`session-token` auth finalization view doesn't log users in

[kienankb]

Hello! I'm updating an app that uses this package to use session token auth instead of cookies, and after investigating a redirect loop, I think I've discovered that the "finalize" view used for session token auth doesn't log a user in the way the cookie-based auth views do.

shopify_auth.views.finalize() has the lines:

user = auth.authenticate(request=request, myshopify_domain=shopify_session.url, token=shopify_session.token)
if user:
    auth.login(request, user)

but shopify_auth.session_tokens.views.FinalizeAuthView.get() doesn't have this code. Adding those lines into the view seems to log in the user and make the app behave as intended.

Is this a valid issue and a potential fix or am I using the auth views in an unintended manner? Thanks in advance so much for the help.

[stlk]

Hi kienan,

shopify_auth.session_tokens.views.FinalizeAuthView.get() is now supposed to only do post installation steps, like save API token and kickoff any after install work. You can't really authenticate since cookie might not get stored.

Instead of usual Django login session session_tokens use "shopify_auth.session_tokens.middleware.SessionTokensAuthMiddleware" to authenticate requests when header is present.
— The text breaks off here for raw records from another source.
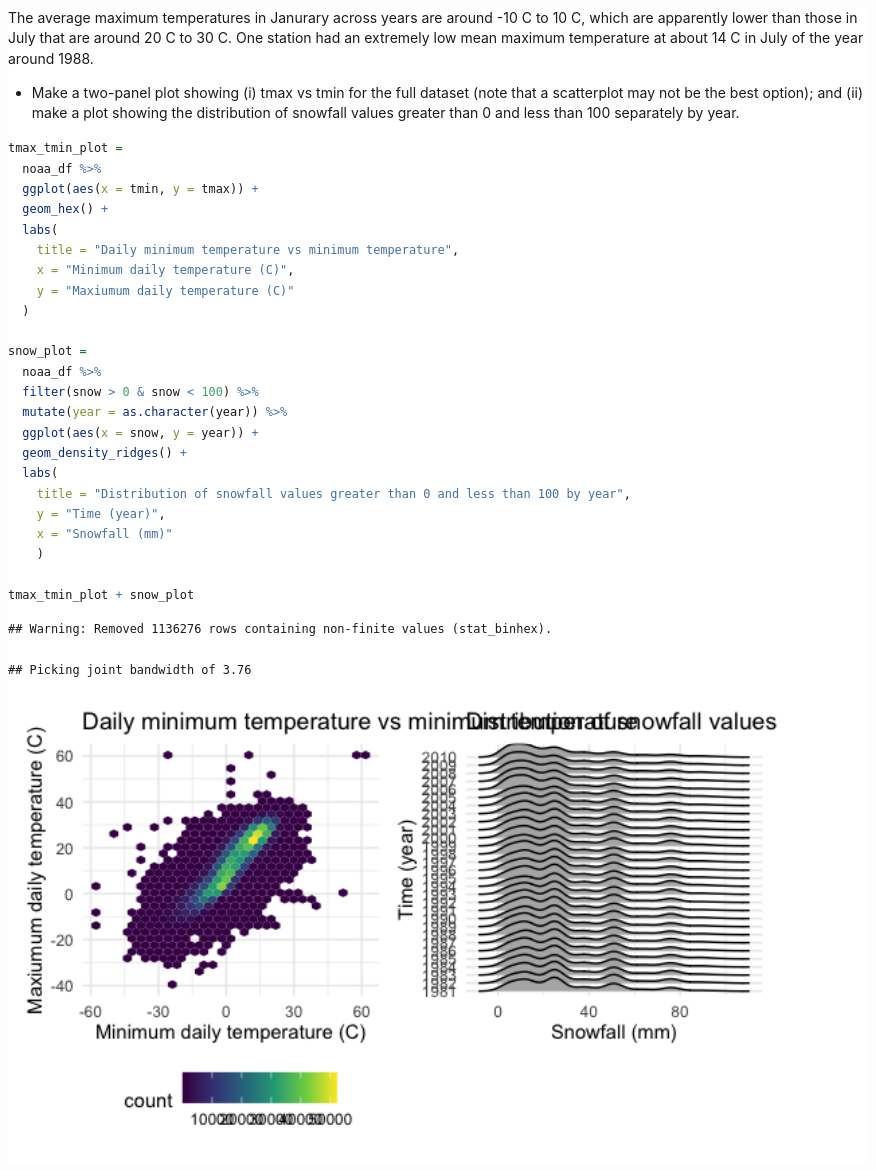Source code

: The average maximum temperatures in Janurary across years are around -10
C to 10 C, which are apparently lower than those in July that are around
20 C to 30 C. One station had an extremely low mean maximum temperature
at about 14 C in July of the year around 1988.

  - Make a two-panel plot showing (i) tmax vs tmin for the full dataset
    (note that a scatterplot may not be the best option); and (ii) make
    a plot showing the distribution of snowfall values greater than 0
    and less than 100 separately by year.



``` r
tmax_tmin_plot = 
  noaa_df %>% 
  ggplot(aes(x = tmin, y = tmax)) +
  geom_hex() + 
  labs(
    title = "Daily minimum temperature vs minimum temperature",
    x = "Minimum daily temperature (C)",
    y = "Maxiumum daily temperature (C)"
  )

snow_plot = 
  noaa_df %>% 
  filter(snow > 0 & snow < 100) %>% 
  mutate(year = as.character(year)) %>% 
  ggplot(aes(x = snow, y = year)) +
  geom_density_ridges() +
  labs(
    title = "Distribution of snowfall values greater than 0 and less than 100 by year",
    y = "Time (year)",
    x = "Snowfall (mm)"
    )

tmax_tmin_plot + snow_plot
```

    ## Warning: Removed 1136276 rows containing non-finite values (stat_binhex).

    ## Picking joint bandwidth of 3.76

<img src="p8105_hw3_ym2770_files/figure-gfm/unnamed-chunk-14-1.png" width="90%" />

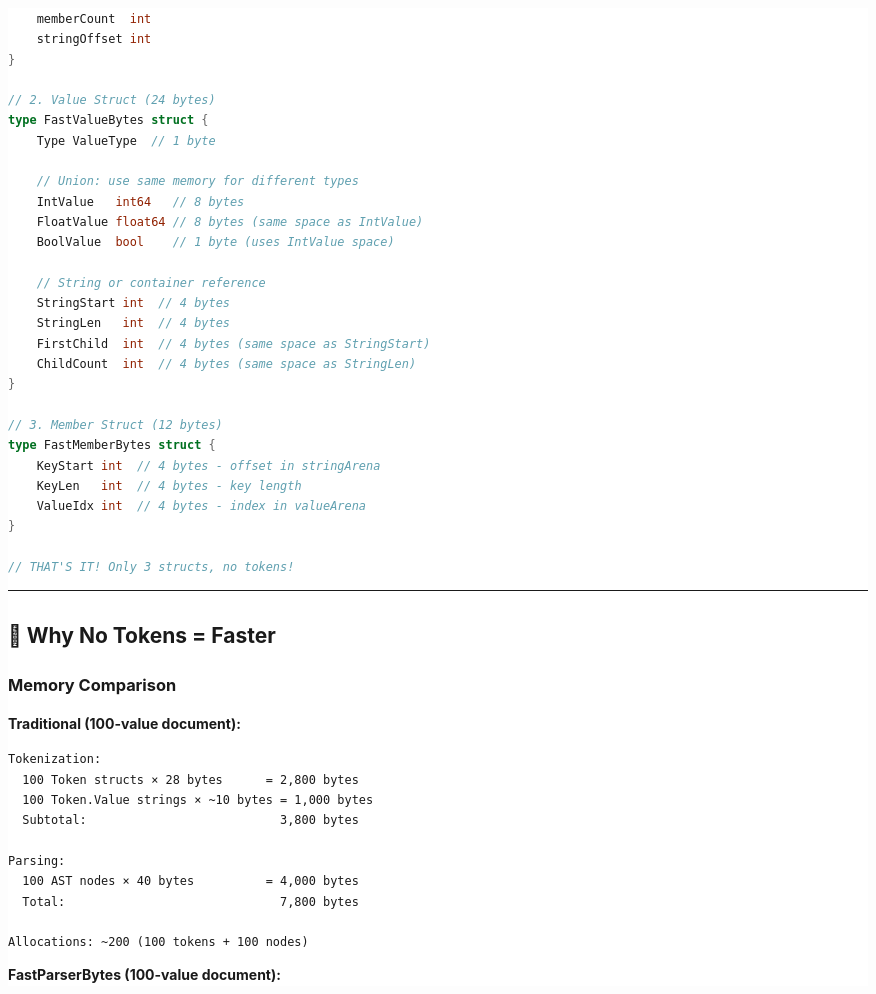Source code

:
 ```go
    memberCount  int
    stringOffset int
}

// 2. Value Struct (24 bytes)
type FastValueBytes struct {
    Type ValueType  // 1 byte

    // Union: use same memory for different types
    IntValue   int64   // 8 bytes
    FloatValue float64 // 8 bytes (same space as IntValue)
    BoolValue  bool    // 1 byte (uses IntValue space)

    // String or container reference
    StringStart int  // 4 bytes
    StringLen   int  // 4 bytes
    FirstChild  int  // 4 bytes (same space as StringStart)
    ChildCount  int  // 4 bytes (same space as StringLen)
}

// 3. Member Struct (12 bytes)
type FastMemberBytes struct {
    KeyStart int  // 4 bytes - offset in stringArena
    KeyLen   int  // 4 bytes - key length
    ValueIdx int  // 4 bytes - index in valueArena
}

// THAT'S IT! Only 3 structs, no tokens!
```

---

## 🚀 Why No Tokens = Faster

### Memory Comparison

**Traditional (100-value document):**

```
Tokenization:
  100 Token structs × 28 bytes      = 2,800 bytes
  100 Token.Value strings × ~10 bytes = 1,000 bytes
  Subtotal:                           3,800 bytes

Parsing:
  100 AST nodes × 40 bytes          = 4,000 bytes
  Total:                              7,800 bytes

Allocations: ~200 (100 tokens + 100 nodes)
```

**FastParserBytes (100-value document):**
Hope this helps. If not please tell me more about your app. Is it SPA or are you using something like Turbolinks?

[kienankb]

Thanks for responding! My app isn't an SPA or using something like Turbolinks, and SessionTokensAuthMiddleware is already in my settings file; the views have been using the login_required decorator from shopify_auth.decorators, could that be causing the problem here?

[kienankb]

Update: tried reworking the views to use a custom mixin as in the demo app, and it's still not logging my user in. Should my app be explicitly calling the auth.authenticate(... lines somewhere in a view?

[stlk]

Thanks for responding! My app isn't an SPA or using something like Turbolinks, and SessionTokensAuthMiddleware is already in my settings file; the views have been using the login_required decorator from shopify_auth.decorators, could that be causing the problem here?

That's most likely the problem. I recommend you to read https://shopify.dev/apps/auth/oauth/session-tokens. They do much better job explaining than I could do :) But in short you need to use authentication header instead of cookies to authenticate and that can only be done with some amount of javascript involved. With Turbolinks being the least invasive approach.
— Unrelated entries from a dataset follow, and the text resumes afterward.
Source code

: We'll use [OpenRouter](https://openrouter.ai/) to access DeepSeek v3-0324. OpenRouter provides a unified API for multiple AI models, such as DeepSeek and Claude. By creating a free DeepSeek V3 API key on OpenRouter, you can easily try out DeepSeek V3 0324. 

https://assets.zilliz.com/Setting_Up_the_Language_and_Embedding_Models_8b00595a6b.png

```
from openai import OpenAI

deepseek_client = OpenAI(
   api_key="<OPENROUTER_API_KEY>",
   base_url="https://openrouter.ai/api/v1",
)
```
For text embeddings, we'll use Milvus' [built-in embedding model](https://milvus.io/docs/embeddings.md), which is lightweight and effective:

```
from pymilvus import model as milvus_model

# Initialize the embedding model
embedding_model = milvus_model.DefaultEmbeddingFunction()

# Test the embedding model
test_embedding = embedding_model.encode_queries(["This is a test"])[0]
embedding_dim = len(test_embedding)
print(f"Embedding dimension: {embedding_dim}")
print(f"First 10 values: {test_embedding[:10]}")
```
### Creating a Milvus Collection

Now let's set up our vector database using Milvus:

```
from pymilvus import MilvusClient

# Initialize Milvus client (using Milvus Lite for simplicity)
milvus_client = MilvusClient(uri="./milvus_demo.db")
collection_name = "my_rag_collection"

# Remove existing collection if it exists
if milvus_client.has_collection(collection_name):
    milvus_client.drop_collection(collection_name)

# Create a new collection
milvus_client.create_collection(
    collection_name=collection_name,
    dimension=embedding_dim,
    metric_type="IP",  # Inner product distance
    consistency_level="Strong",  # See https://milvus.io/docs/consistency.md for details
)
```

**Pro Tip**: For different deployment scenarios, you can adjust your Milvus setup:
I also updated the demo app to work with the latest version of django-shopify-auth, cleaned it up a bit and added billing.

[kienankb]

Been a while since following up on this, but I wanted to thank you again for the advice--did a lot more research and reworking, and ended up implementing Turbolinks as suggested. Your feedback and responses helped me gain a much better and deeper understanding of the underlying data flow and the demo app was an invaluable reference!